The book is a first attempt to analyze the complex problems of Romanian etymology in English. Romanian is a Romance language, but it also inherits an old Pre-Romance layer represented by both Indo-European and Pre-Indo-European elements such as Greek and Albanian. The book is divided into three parts. Part 1 is an extensive introduction which summarises the archaeological, historical, and linguistic problems of southeast Europe, with a focus on Romanian and its neighboring languages (the Slavic languages and Hungarian). It reviews various hypotheses regarding the regions prehistoric cultures and how they developed across millennia; it continues with the Thracian cultural groups, which represent the substratum of Romanian, and how these groups underwent a long and complex process of Romanization; and finally, it analyzes the migration period and the new cultural groups that emerged during this long period. Part 2, the dictionary, includes more than 5,000 entries reflecting the representative vocabulary, but also rare and dialectal words, and words referring to flora and fauna.
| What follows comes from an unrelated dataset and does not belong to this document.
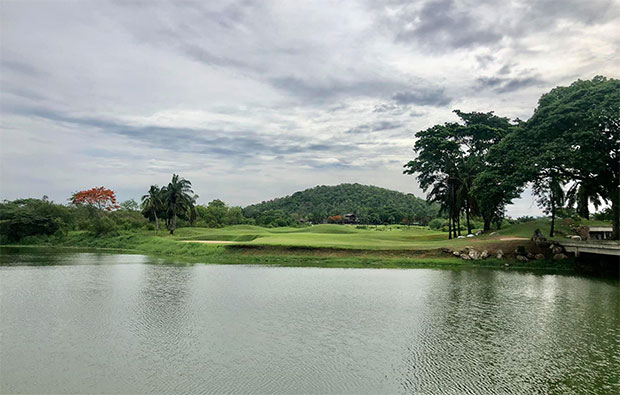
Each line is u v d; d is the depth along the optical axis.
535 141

It covers the old Latin heritage, the substratum heritage, and Slavic, Hungarian and Ottoman influences, as well as some relevant neo-Romance elements ("the New Romanization of Romanian", a mainly nineteenth-century process.). Part 3 includes a glossary, as well as lists of the relevant prehistoric roots quoted in the dictionary.

Autorenportrait

Sorin Paliga graduated from the University of Bucharest in 1980. He studied Czech and English, also Slovene, Polish, and Portuguese. His main interests were primarily focused on Central European cultures and languages (mainly Czech, Slovak, and Slovene), but also on southeast Europe and its fascinating evolution from the Neolithic Revolution (8th millennium BCE) until now. His doctoral thesis analyzed the Romance and Pre-Romance (Thracian and Illyrian) influences in South Slavic (1998). Many of the published works cover linguistic and historical problems of Southeast and Central Europe, and are available on academia.edu and researchgate.net. He has translated books from Czech, English, and French. The Czech Ministry of Foreign Affairs awarded him the special prize for his activity in promoting Czech culture abroad in 2009.